- **TASK**
Stop at the line containing "pm BOS Chambers.": write out every line from the beginning of the entries up to and including it, minus the pictures.

- **TASK INPUTS**
--*--

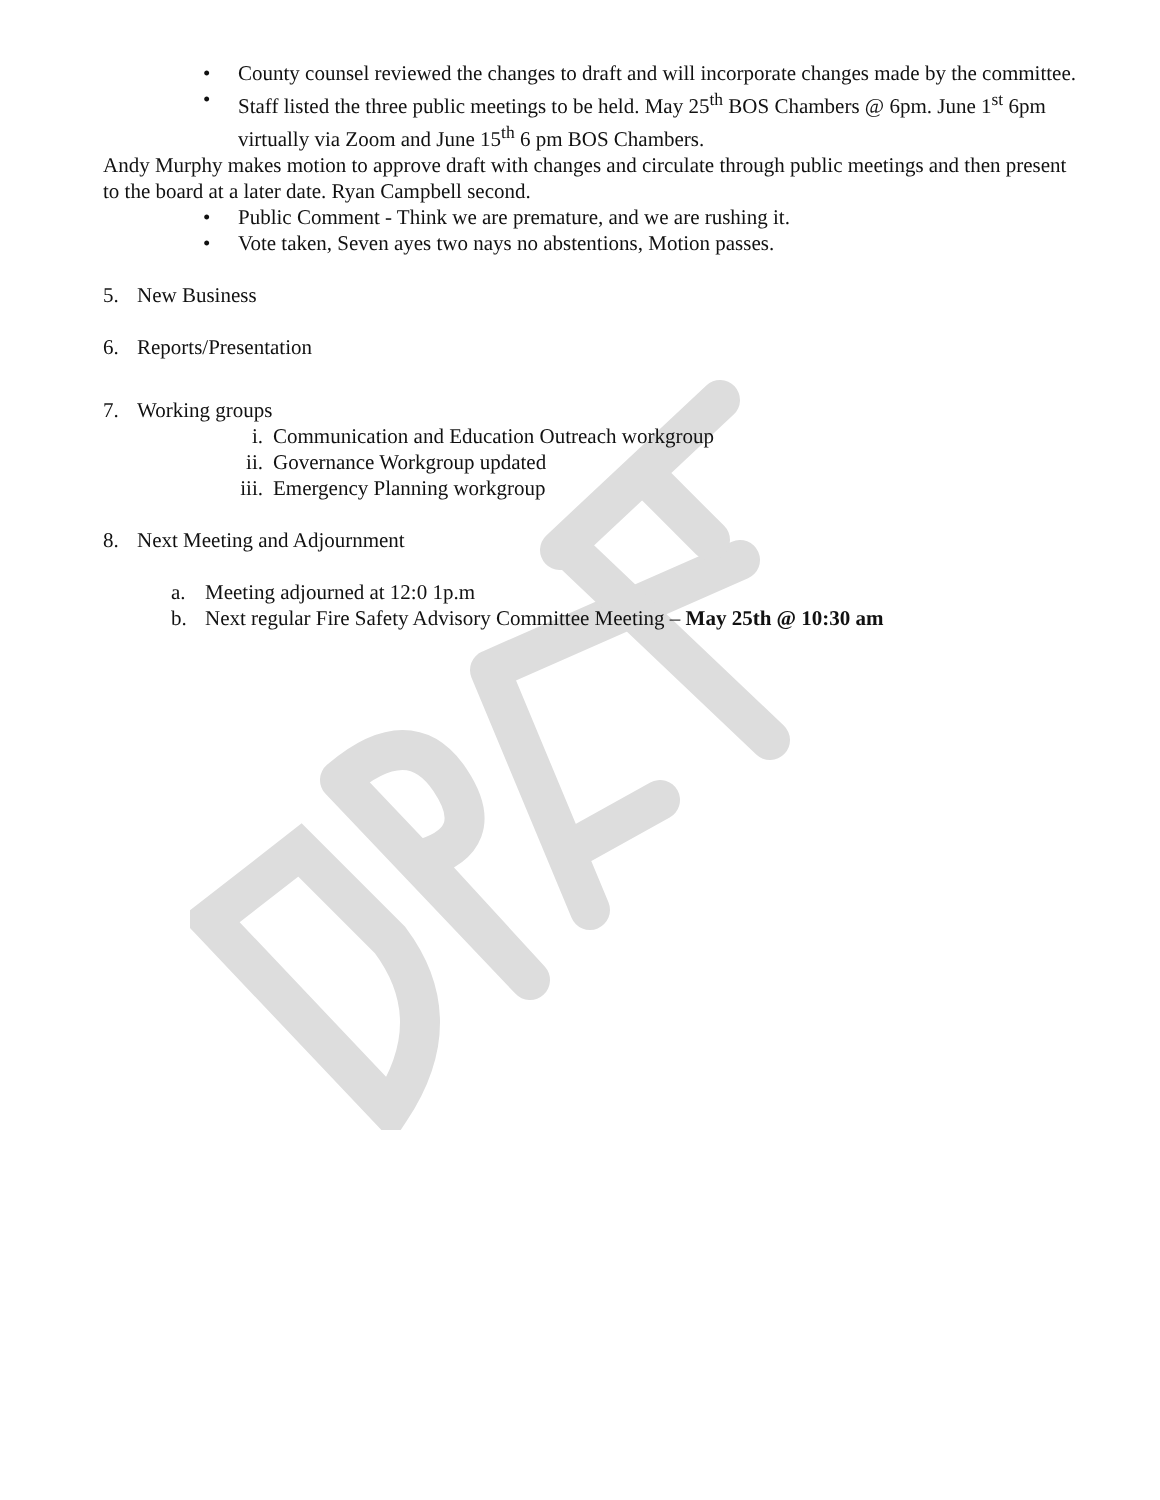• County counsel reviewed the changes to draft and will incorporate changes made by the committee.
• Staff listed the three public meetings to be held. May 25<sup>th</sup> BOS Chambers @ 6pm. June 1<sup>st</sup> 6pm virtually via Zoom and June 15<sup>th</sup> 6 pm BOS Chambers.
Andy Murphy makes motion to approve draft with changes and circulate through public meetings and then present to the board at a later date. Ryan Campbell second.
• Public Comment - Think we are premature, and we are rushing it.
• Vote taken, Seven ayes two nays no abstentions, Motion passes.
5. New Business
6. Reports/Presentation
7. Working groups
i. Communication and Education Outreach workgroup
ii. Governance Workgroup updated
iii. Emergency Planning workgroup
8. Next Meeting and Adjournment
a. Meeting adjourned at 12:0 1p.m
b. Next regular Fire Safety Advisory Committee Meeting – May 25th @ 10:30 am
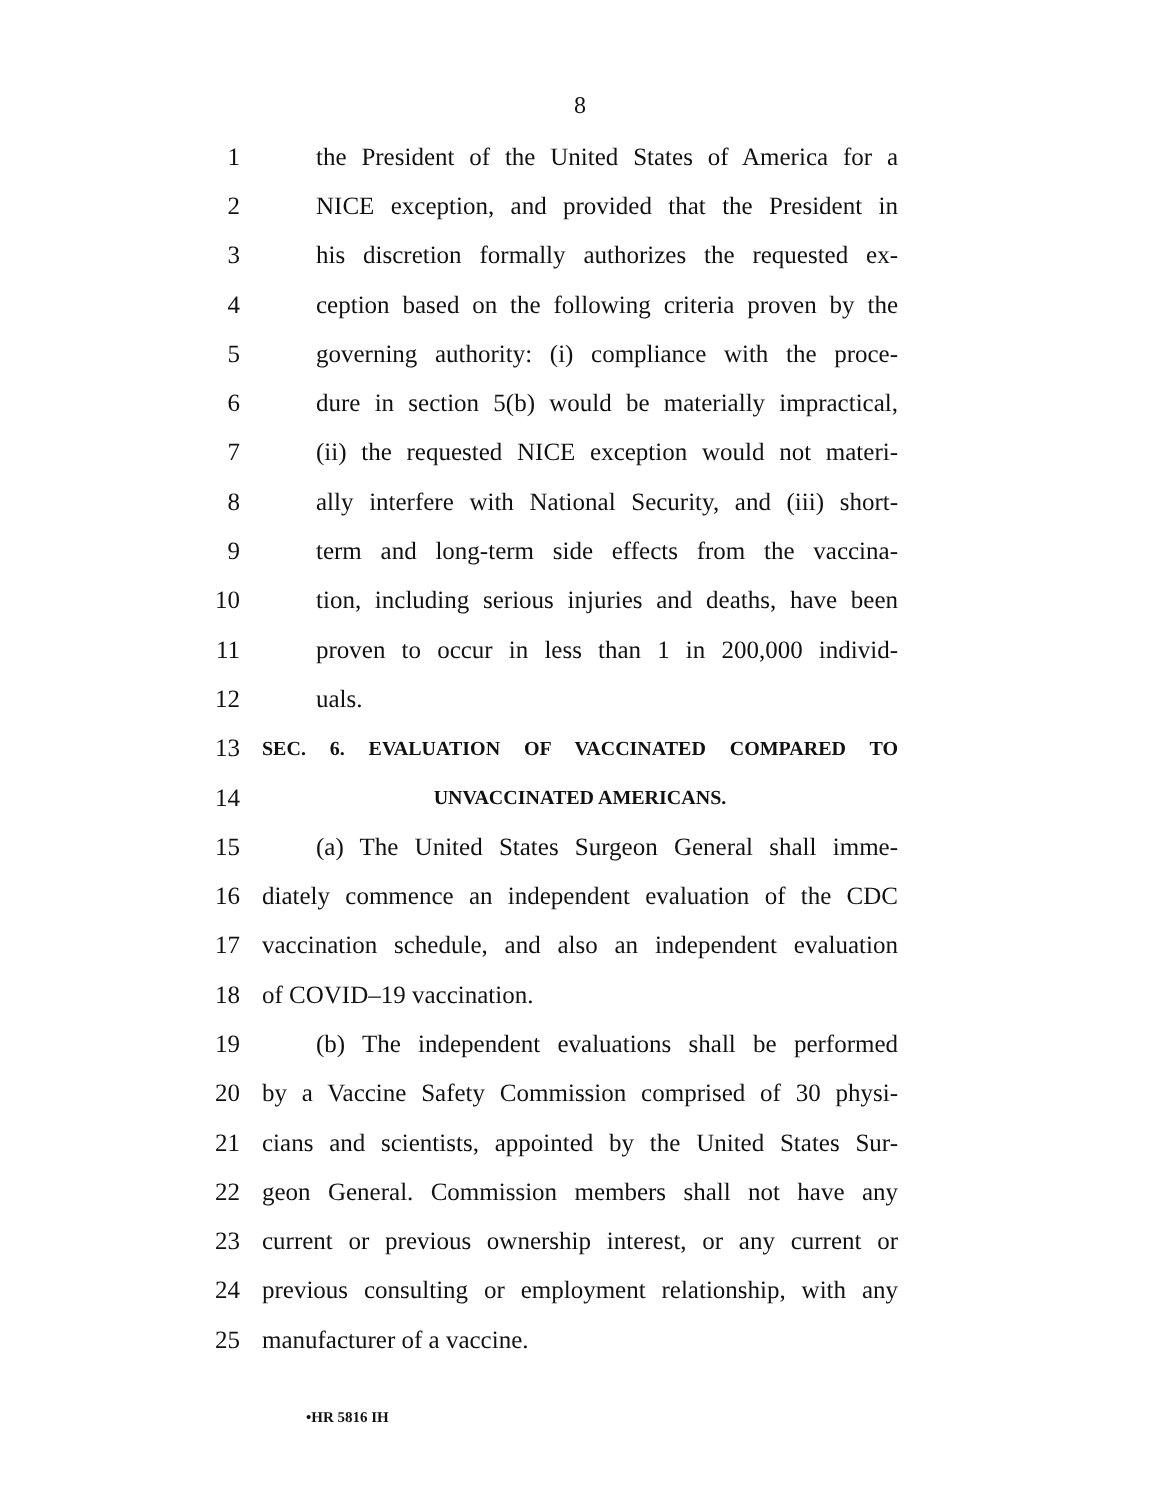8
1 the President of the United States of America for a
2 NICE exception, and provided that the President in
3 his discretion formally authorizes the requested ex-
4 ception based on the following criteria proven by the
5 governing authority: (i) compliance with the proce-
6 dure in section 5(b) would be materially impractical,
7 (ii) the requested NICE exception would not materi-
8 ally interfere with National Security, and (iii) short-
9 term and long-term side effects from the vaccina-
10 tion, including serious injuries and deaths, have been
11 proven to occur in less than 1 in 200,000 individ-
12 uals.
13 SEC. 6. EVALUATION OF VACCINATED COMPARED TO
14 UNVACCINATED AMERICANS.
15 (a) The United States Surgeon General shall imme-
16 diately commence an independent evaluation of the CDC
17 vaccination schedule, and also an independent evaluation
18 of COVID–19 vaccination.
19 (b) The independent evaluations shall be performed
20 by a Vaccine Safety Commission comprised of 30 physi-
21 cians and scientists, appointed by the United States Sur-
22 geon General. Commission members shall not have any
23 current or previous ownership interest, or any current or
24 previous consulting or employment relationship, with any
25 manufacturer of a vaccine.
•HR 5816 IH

--*--

- **RESULT OF THE TASK**
• County counsel reviewed the changes to draft and will incorporate changes made by the committee.
• Staff listed the three public meetings to be held. May 25<sup>th</sup> BOS Chambers @ 6pm. June 1<sup>st</sup> 6pm virtually via Zoom and June 15<sup>th</sup> 6 pm BOS Chambers.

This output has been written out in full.